Work instructions – Please return every line in the entries below with the word "patients" in it.

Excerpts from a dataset

———

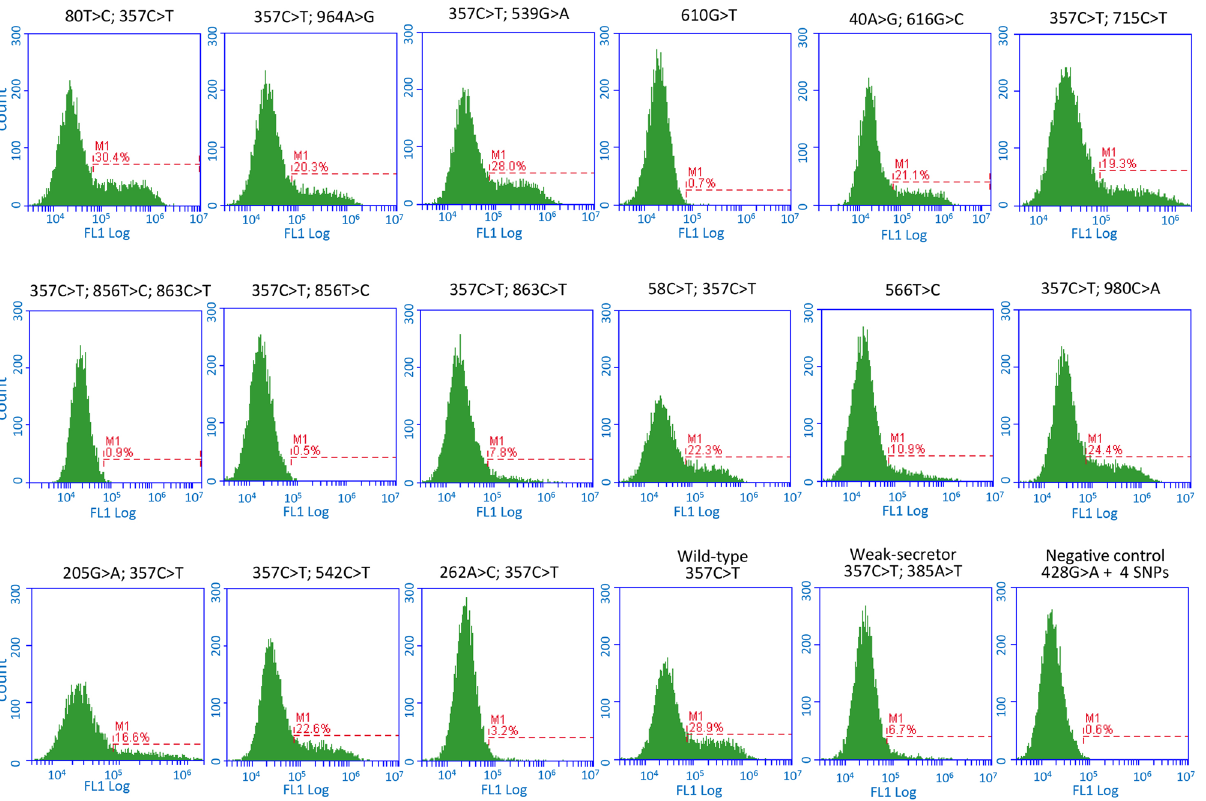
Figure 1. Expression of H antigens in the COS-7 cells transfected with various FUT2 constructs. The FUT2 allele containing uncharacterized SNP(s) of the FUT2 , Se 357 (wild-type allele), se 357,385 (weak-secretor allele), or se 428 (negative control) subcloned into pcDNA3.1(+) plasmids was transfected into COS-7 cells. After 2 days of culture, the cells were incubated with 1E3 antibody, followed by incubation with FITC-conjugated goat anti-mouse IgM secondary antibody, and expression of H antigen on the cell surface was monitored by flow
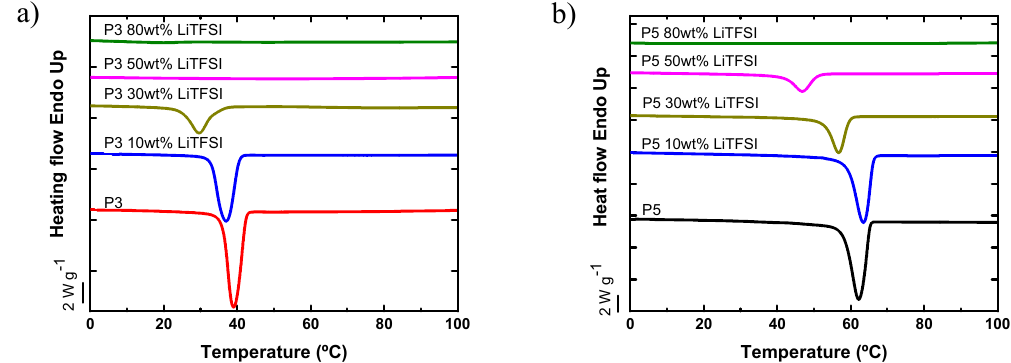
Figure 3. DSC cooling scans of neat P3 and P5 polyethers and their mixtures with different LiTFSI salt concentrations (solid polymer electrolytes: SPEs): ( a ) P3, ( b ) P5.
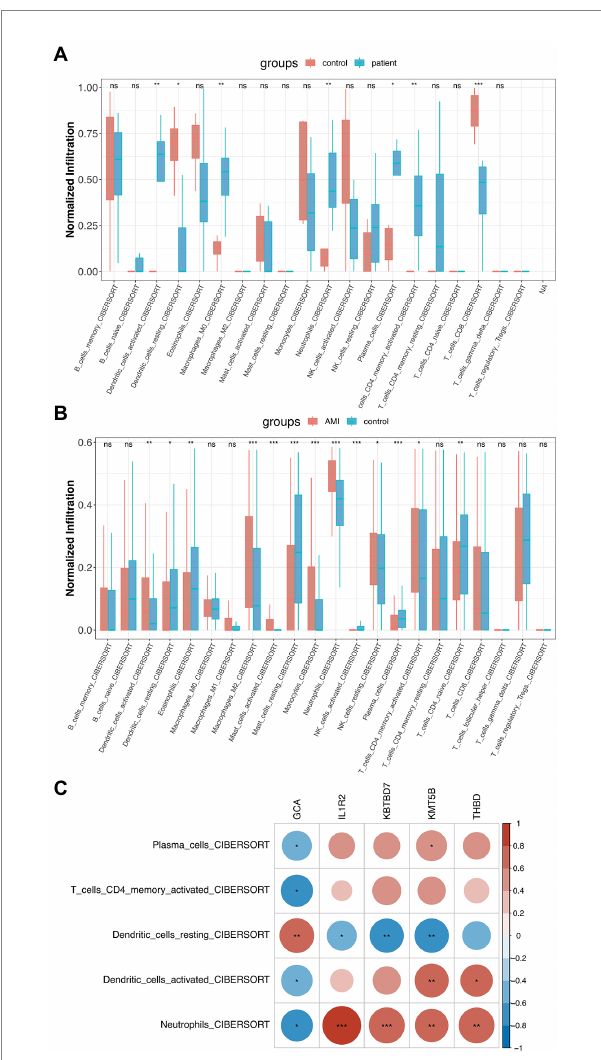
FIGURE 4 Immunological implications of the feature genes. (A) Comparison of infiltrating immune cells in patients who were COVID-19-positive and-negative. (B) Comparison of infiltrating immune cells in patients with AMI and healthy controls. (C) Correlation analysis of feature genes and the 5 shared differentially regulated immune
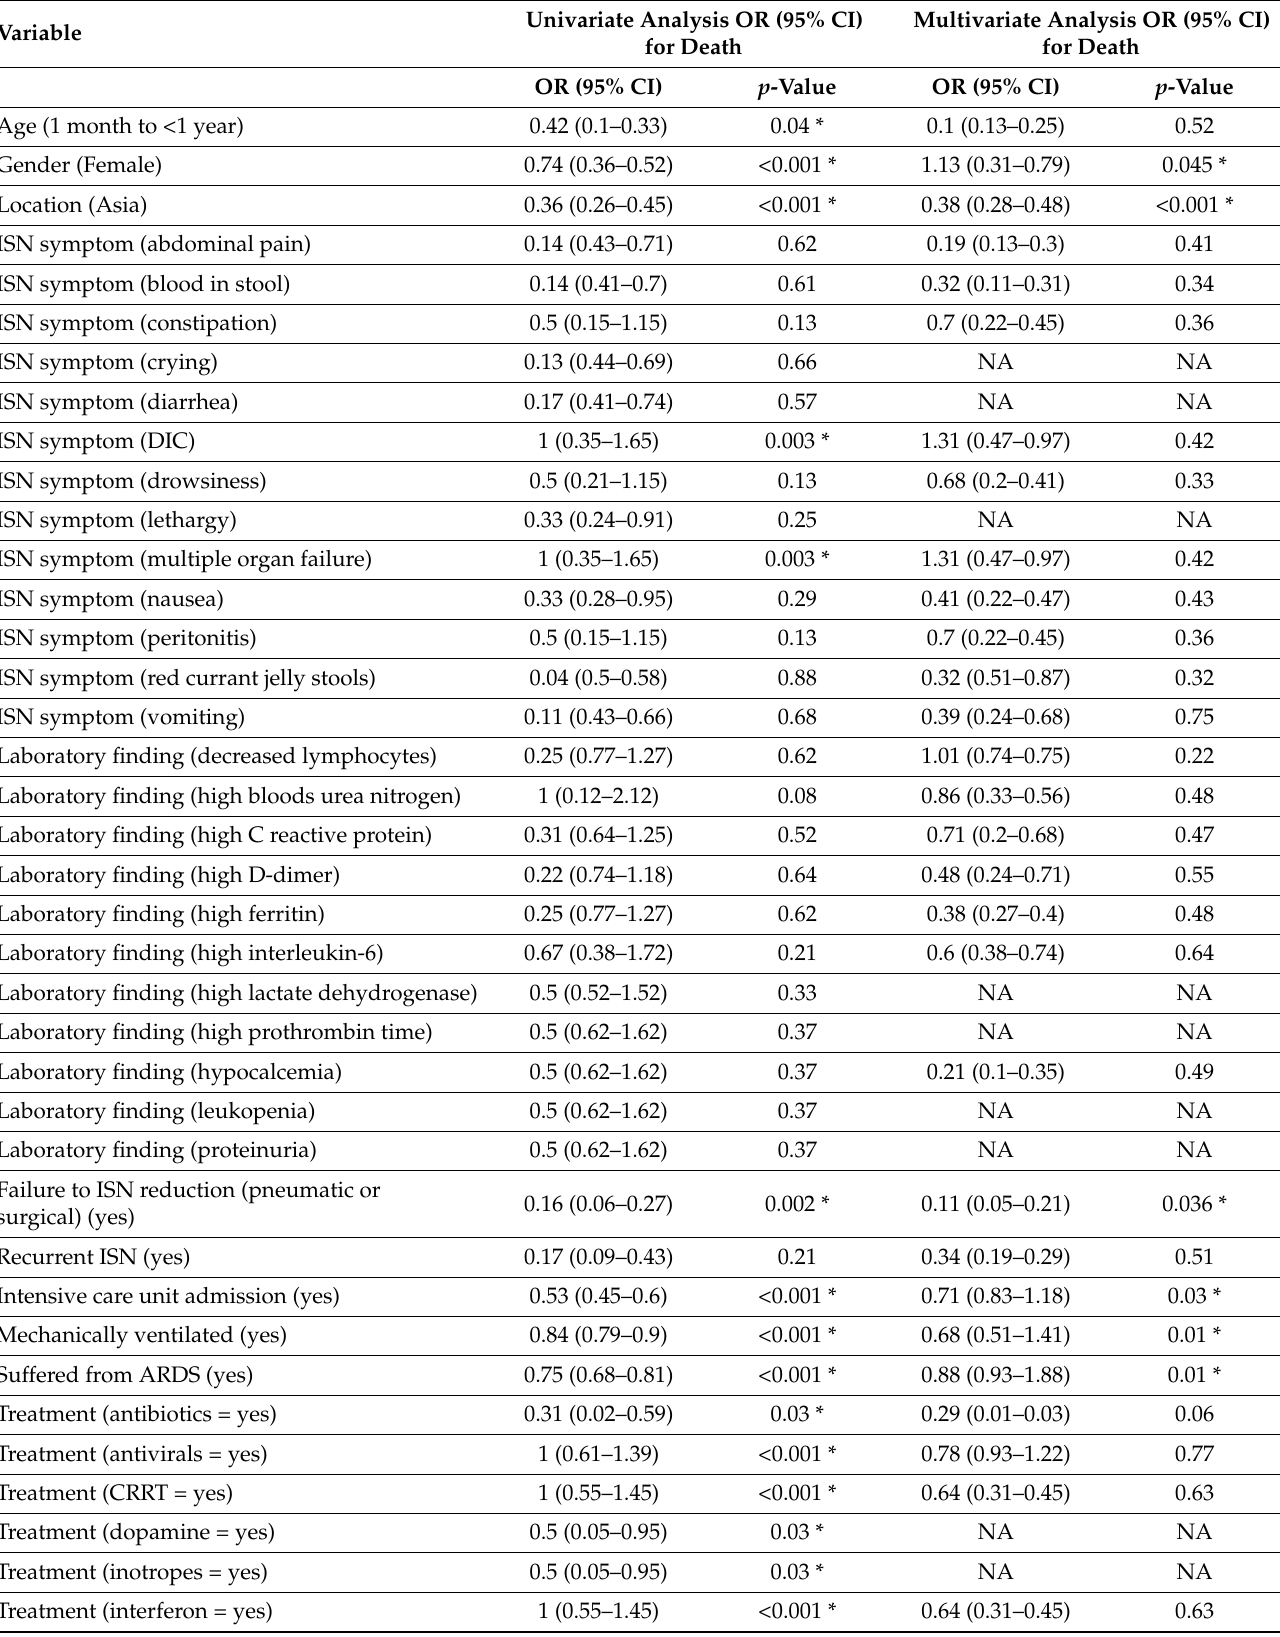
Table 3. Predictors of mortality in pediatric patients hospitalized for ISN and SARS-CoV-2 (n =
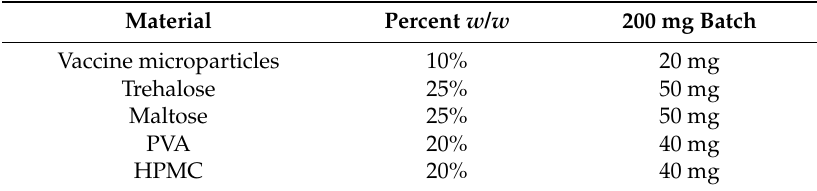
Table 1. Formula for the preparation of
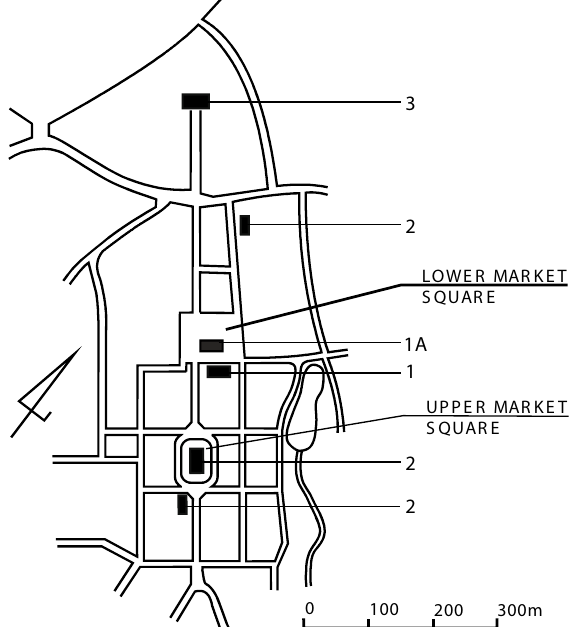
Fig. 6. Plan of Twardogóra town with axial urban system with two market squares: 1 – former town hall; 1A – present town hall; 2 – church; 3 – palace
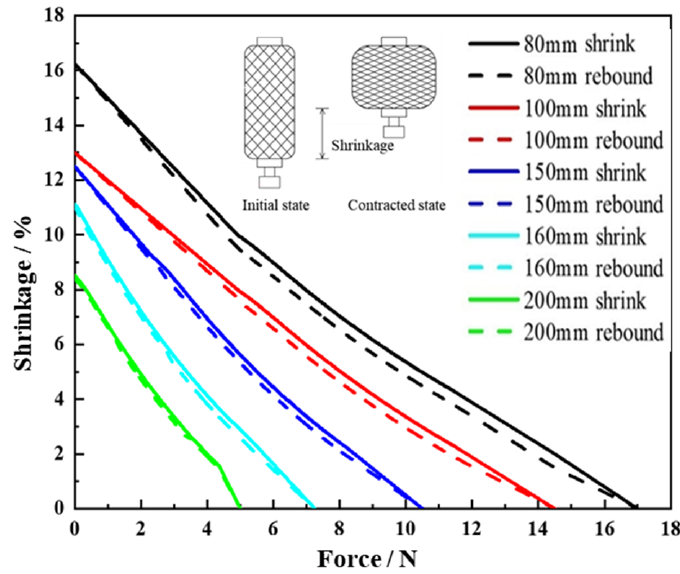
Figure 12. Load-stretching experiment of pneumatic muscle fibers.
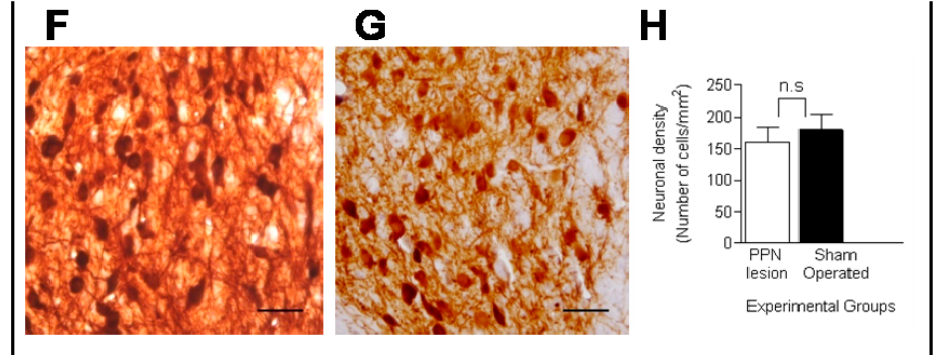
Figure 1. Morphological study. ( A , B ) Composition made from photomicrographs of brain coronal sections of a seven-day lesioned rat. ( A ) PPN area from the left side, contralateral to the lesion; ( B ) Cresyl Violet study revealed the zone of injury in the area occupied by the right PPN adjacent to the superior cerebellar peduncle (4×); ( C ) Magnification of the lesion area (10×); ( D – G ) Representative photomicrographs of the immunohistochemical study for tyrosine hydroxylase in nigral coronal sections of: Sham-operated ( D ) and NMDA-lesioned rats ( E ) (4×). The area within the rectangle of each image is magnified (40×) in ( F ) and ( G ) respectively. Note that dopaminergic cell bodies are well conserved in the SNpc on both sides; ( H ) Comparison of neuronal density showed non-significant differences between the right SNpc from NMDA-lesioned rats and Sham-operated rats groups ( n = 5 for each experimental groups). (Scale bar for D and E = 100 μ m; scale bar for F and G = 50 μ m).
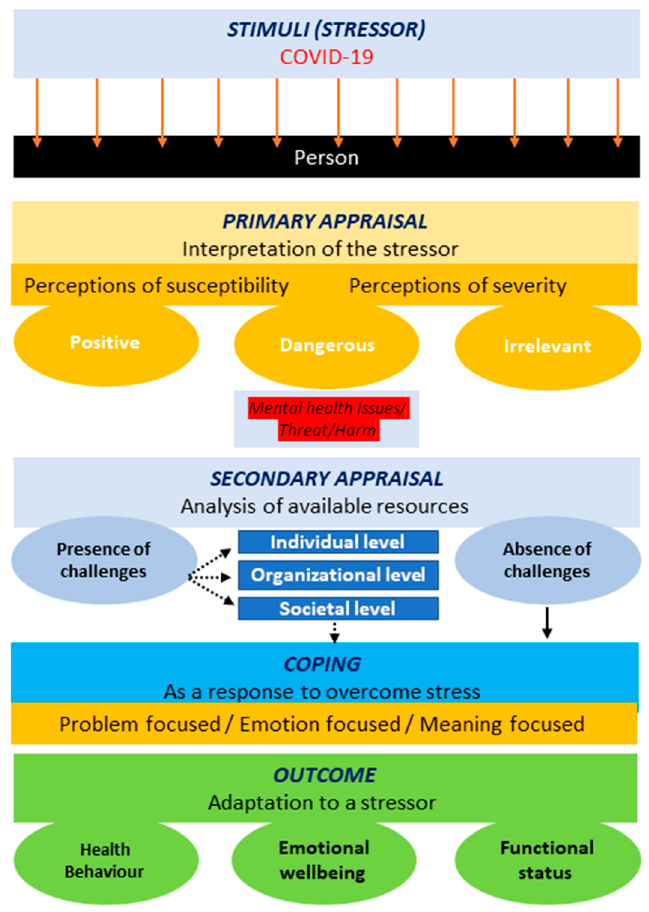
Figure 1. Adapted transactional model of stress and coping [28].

———

Output of the exercise –
FIGURE 4 Immunological implications of the feature genes. (A) Comparison of infiltrating immune cells in patients who were COVID-19-positive and-negative. (B) Comparison of infiltrating immune cells in patients with AMI and healthy controls. (C) Correlation analysis of feature genes and the 5 shared differentially regulated immune
Table 3. Predictors of mortality in pediatric patients hospitalized for ISN and SARS-CoV-2 (n =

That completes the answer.